> [Aufgabe 1] Schreiben Sie sämtliche Zeilen aller Einträge wortgetreu ab, also nur den aus den Seiten gelesenen Text der Einträge. Die Bilder lassen Sie dabei weg.

> [Seitenauszug]
○ ○ ○ ○ ○

München: „Die Passagierin“, Mieczysław Weinberg

Ungewohnte Sicht auf Auschwitz

Nach der österreichischen Erstaufführung des Auschwitz-Musikdramas „Die Passagierin“ von Mieczysław Weinberg durch David Pountney 2010 in Bregenz mit einem Gastspiel in Tel-Aviv 2019 und weiteren Inszenierungen u.a. in Jekaterinburg 2018 und in einer sehr gelungenen Produktion in Innsbruck durch Johannes Reitmeier 2022 kam nun auch die Bayerische Staatsoper im März dieses Jahres mit einer Neuinszenierung von Tobias Kratzer bei dramatischer Unterstützung von Christopher Warmuth heraus, die sie nun bei den Opernfestspielen wieder zeigte. Rainer Sellmaier schuf Bühnenbilder und Kostüme, während Michael Bauer für das Licht und Manuel Braun sowie Jonas Dahl für die Videos verantwortlich zeichneten. Man kann mittlerweile durchaus von einer Renaissance dieser interessanten und immer unter die Haut gehenden Oper des polnisch-russischen Komponisten Weinberg sprechen, der fast seine gesamte Familie im KZ verlor.

© Wilfried Hoesl

Während man in den bisherigen Inszenierungen stets die tragische Realität der Zustände im KZ Auschwitz zu sehen bekam, lässt Kratzer die Ebene der Realität von Lisa mit ihrem Mann Walter auf der Schifffahrt nach Brasilien einerseits mit der Erinnerung an ihre Taten in Auschwitz andererseits ineinanderfließen. So zeigt das erste Bild die Seite eines für heitere Zeiten typischen Kreuzfahrtschiffes mit vielen weißen Kabinendecks, wo überall Statisten bei den unterschiedlichsten Tätigkeiten zu sehen sind. Zu sehen ist auch eine Alte Lisa (Sibylle Maria Dordel), die mit einer Urne (wohl von Tadeusz) im weiteren Verlauf eine zusätzliche Komponente ins Spiel bringt. Das alles führt zu äußerst spannenden und enthüllenden Situationen in der Darstellung der Protagonisten Lisa, Marta und Tadeusz sowie der mit Marta befreundeten Insassinnen des KZs.

○ ○ ○ ○ ○

> [Übungsdaten]
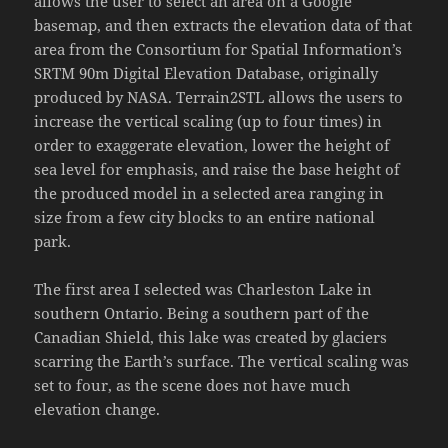
allows the user to select an area on a Google
basemap, and then extracts the elevation data of that
area from the Consortium for Spatial Information’s
SRTM 90m Digital Elevation Database, originally
produced by NASA. Terrain2STL allows the users to
increase the vertical scaling (up to four times) in
order to exaggerate elevation, lower the height of
sea level for emphasis, and raise the base height of
the produced model in a selected area ranging in
size from a few city blocks to an entire national
park.
The first area I selected was Charleston Lake in
southern Ontario. Being a southern part of the
Canadian Shield, this lake was created by glaciers
scarring the Earth’s surface. The vertical scaling was
set to four, as the scene does not have much
elevation change.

○ ○ ○ ○ ○

> [Aufgabe 2] Nennen Sie alle Personen, die laut dem Seitenauszug dem Team hinter der Münchner Neuinszenierung angehören (Inszenierung, Dramaturgie, Bühne, Kostüme, Licht, Video), jeweils mit ihrer Aufgabe.

> [Schriftliche Lösung 1]
allows the user to select an area on a Google
basemap, and then extracts the elevation data of that
area from the Consortium for Spatial Information’s
SRTM 90m Digital Elevation Database, originally
produced by NASA. Terrain2STL allows the users to
increase the vertical scaling (up to four times) in
order to exaggerate elevation, lower the height of
sea level for emphasis, and raise the base height of
the produced model in a selected area ranging in
size from a few city blocks to an entire national
park.
The first area I selected was Charleston Lake in
southern Ontario. Being a southern part of the
Canadian Shield, this lake was created by glaciers
scarring the Earth’s surface. The vertical scaling was
set to four, as the scene does not have much
elevation change.

> [Schriftliche Lösung 2]
- Tobias Kratzer: Neuinszenierung
- Christopher Warmuth: dramaturgische Unterstützung
- Rainer Sellmaier: Bühnenbilder und Kostüme
- Michael Bauer: Licht
- Manuel Braun: Videos
- Jonas Dahl: Videos